- [本文]
==========

2015年9月26日土曜日

高島トレイルー駒ケ岳〜百里ヶ岳

高島トレイルを少しだけ歩いた。

高島トレイルは琵琶湖の西側にある高島市から京都へ抜ける尾根伝いの山道で、中央分水嶺となっている山脈でもある。
今回は山に入っていられるのが3日間だけなので、80キロほどあるトレイルを全部歩くことはできないから興味を引いたブナの原生林が多いエリアである駒ケ岳・百里ヶ岳を歩くことにした。
それからネットで調べていて、偶然写真で見つけた美しい森があった。京都大学の研究林である芦生原生林だ。そのエリアは高島トレイルを外れるが歩いてみたくなったので百里ヶ岳から天狗岳を経由して研究林を通り下山するルートを立てた。

夜行バスで京都に朝到着し、それから電車とバスをいくつか乗り継いで駒ケ岳の登山口である木地山に着いた頃には13時をまわっていた。乗り継ぎの時刻は全部調べてきたので予定通りだ。
登山口は畑になっていて、しかも獣除けの網が張ってあり分かりづらかった。
最後に乗り継いだ市営バスの乗客はわたし一人だけで、気のいい運転手のおじさんと行きすがら会話をした中で登山口の分かりづらさについても教えてもらっていたので迷わなかったが、その情報がなければ明らかに戸惑っただろう。

山に入ってからすぐに沢で水を汲んだ。地図を見ると最初の沢からテン泊予定地まで水場がなさそうなのだ。(しかし進んでみると尾根に登る手前までずっと沢沿いの道だったので後で後悔することに。。)
今回のために買った携帯浄水器が早速活かされると思うとちょっとわくわくした。
手に入れた浄水器はSAWYERというものでコンパクトだし山で使っている水汲みボトルやペットボトルの口にも接続可能なので流用性があって便利だと思う。
これで沢水を飲んでいいのか少し心配になるほどちゃっちい見た目だけど有害なバクテリアなどは全部フィルターでカットしてくれるという説明がちゃんと書かれていたので信用してがぶがぶ飲んじゃうことにした。

このへんの山はあまり登山者がいないのか或いは自然保護の意識が高いのか、日本アルプスのような過剰な道標はない。しかも全体的に低い山なので地形を目で確認するのは難しく、広葉樹の広がる木々が茂った山なので迷い易い。コンパスと地図、或いはGPSが必須だ。


わたしは尾根に上がるまでのあいだ、さっそく道を間違えて登山道からズレてしまい、踏み跡のないズルズルの傾斜を足で少しずつ削ってちょっとずつ登ってはGPSで方向を確認しながら進むという余計に体力と神経を使うことをしてしまった。

==========

- [入力データ]
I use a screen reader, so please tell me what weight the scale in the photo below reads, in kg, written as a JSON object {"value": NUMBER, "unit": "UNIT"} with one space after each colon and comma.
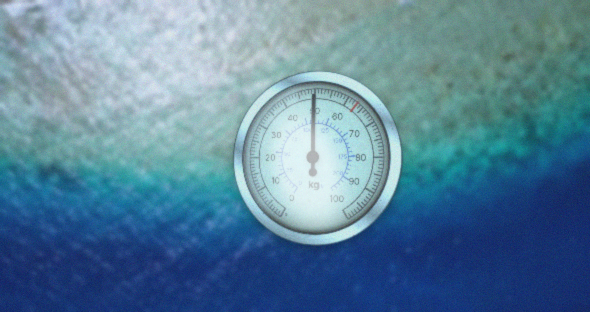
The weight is {"value": 50, "unit": "kg"}
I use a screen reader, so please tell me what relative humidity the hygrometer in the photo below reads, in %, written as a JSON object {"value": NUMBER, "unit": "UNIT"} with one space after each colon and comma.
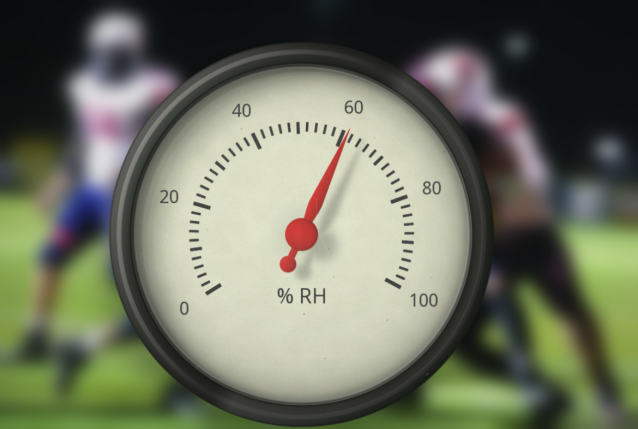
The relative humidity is {"value": 61, "unit": "%"}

==========

- [作業項目 A] 高島トレイルの記事を、「高島トレイルを少しだけ歩いた。」という言葉のあるところから書き始め、「通り下山するルートを立てた。」まで書いたら止めて、一字も変えずに書き写してください。
- [作業項目 B] 高島トレイルの記事では、今回のために買った携帯浄水器は何というものですか。
- [作業項目 C] 高島トレイルの記事を、最後の文の次から書き継いでください。

- [出力結果 A]
高島トレイルを少しだけ歩いた。

高島トレイルは琵琶湖の西側にある高島市から京都へ抜ける尾根伝いの山道で、中央分水嶺となっている山脈でもある。
今回は山に入っていられるのが3日間だけなので、80キロほどあるトレイルを全部歩くことはできないから興味を引いたブナの原生林が多いエリアである駒ケ岳・百里ヶ岳を歩くことにした。
それからネットで調べていて、偶然写真で見つけた美しい森があった。京都大学の研究林である芦生原生林だ。そのエリアは高島トレイルを外れるが歩いてみたくなったので百里ヶ岳から天狗岳を経由して研究林を通り下山するルートを立てた。

- [出力結果 B] SAWYERというものです。

- [出力結果 C]
しかし尾根に上がってしまえば必然的にルートに合流することになるので心配することはなかった。しかも尾根道は遮るものもないのでわかり易い。もう変な迷い方をすることはないだろう。
少し汗をかいた体に尾根特有の強い風が当たり心地よく感じる。

さっそくブナ林が現れた


尾根道は上がるまでの山道に比べれば急勾配の坂はあまりないので余裕ができ、まわりの景色を観察できるので楽しく歩ける。
キツイ山道をはぁはぁ言いながら登っているあいだはいつも景色なんか見ている余裕はないのでストイックな行為に感じてしまう。だから朗らかな気持ちで歩きたい時はできるだけ登るばっかりの山は避けたいのだ。(←軟弱?笑)
疲れなければ多くの発見がある。標高の高い山の景色はそりゃあ素晴らしいものだけれども。
疲れずに歩きたいということもあるが最近は広葉樹の深いシンとした、美しい森に魅力を感じるのでそういうところを歩こうという心境になる。


美しいブナの森というのはきれいな沢が流れていてたくさんの植物や動物の住処でもある。目で楽しむことができるし、生き物の気配も感じる。
そして勿論クマだっている。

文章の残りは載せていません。